RKS, it's been discussed HERE in far greater detail too :) Rhoda specifically wanted to re-do it, though.

Aug 1, 2014 at 12:45 PM | Unregistered CommenterTheBigYinJames

Seems I don't understand any better than Rhoda, I just didn't know it. But if CO2 levels are 400ppm at the ISS and beyond (presumably, as there's nothing special about the ISS altitude) I can't see how the heat ever gets out.

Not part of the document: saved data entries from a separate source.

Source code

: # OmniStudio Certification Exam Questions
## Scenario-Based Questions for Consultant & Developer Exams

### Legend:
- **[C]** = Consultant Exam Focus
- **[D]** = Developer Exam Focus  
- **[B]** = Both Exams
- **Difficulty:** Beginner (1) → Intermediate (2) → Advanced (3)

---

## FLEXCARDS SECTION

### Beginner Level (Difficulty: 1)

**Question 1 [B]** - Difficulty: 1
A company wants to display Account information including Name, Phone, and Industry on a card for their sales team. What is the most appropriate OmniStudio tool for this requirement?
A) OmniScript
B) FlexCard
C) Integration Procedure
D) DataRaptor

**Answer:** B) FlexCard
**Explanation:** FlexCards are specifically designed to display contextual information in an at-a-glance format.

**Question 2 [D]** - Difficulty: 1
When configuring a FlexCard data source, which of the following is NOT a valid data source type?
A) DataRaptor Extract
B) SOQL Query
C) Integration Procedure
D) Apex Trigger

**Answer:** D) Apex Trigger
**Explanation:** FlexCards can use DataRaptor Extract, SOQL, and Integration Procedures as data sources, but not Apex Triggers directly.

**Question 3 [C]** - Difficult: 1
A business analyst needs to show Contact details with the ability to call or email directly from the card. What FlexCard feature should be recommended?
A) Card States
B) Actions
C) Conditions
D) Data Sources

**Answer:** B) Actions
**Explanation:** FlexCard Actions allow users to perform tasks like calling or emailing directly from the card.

Er, don't underestimate rhoda. I think her understanding of physics is probably a lot deeper than yours or mine. But she does have this tendency to accept nothing that has not been confirmed by physical observation which means that lots of the conventional climate science explanations are unacceptable to her.

I can't see how the heat ever gets out.
By the time you get to the ISS, it has essentially all got out. Any IR photon that has the misfortune to bump into a CO2 molecule at that altitude can count itself extremely unlucky since there are so few of them up there.

Concentration of one gas in a mixture is the proportion of that gas in the mix. Notwithstanding their different molecular weights, the concentrations of the various gases in a mix don't change if you reduce the total pressure, even to very low pressure . So the concentration of one particular gas remains the same even if you reduce the pressure to a very low value. ~400ppmv for CO2.

Pointing out the meaning of a word is not 'playing a word game'. Something is only trapped if it can't get out of wherever it is. A flow of something through a finite volume, whether it is heat or mice does not equate to a thing being trapped in that volume.

I'm interested to understand why you think explaining things using metaphors (without mentioning that's what they are) is helpful.

To me, it's like Feynman said, it's distorting the truth (a.k.a. bullshitting).

It's like explaining the evolution of species as being due to a plan that the sky fairy had worked out, with each generation changing according to the sky fairy's plan. It's a metaphor - which may have satisfied the person who asked you to explain where the different species came from. You've shut them up. But have you told them the truth?

Raff - your modes of understanding and discussing things are very different from mine or people I'm accustomed to interacting with. I'm curious as to your background - education, training, job experience. No doubt you'll keep those things to yourself, but I'm still curious.

Aug 1, 2014 at 1:33 PM | Registered CommenterMartin A

Why attempt rational discussion with an irrational zealot? It's been shown on other threads to be a complete waste of time and effort.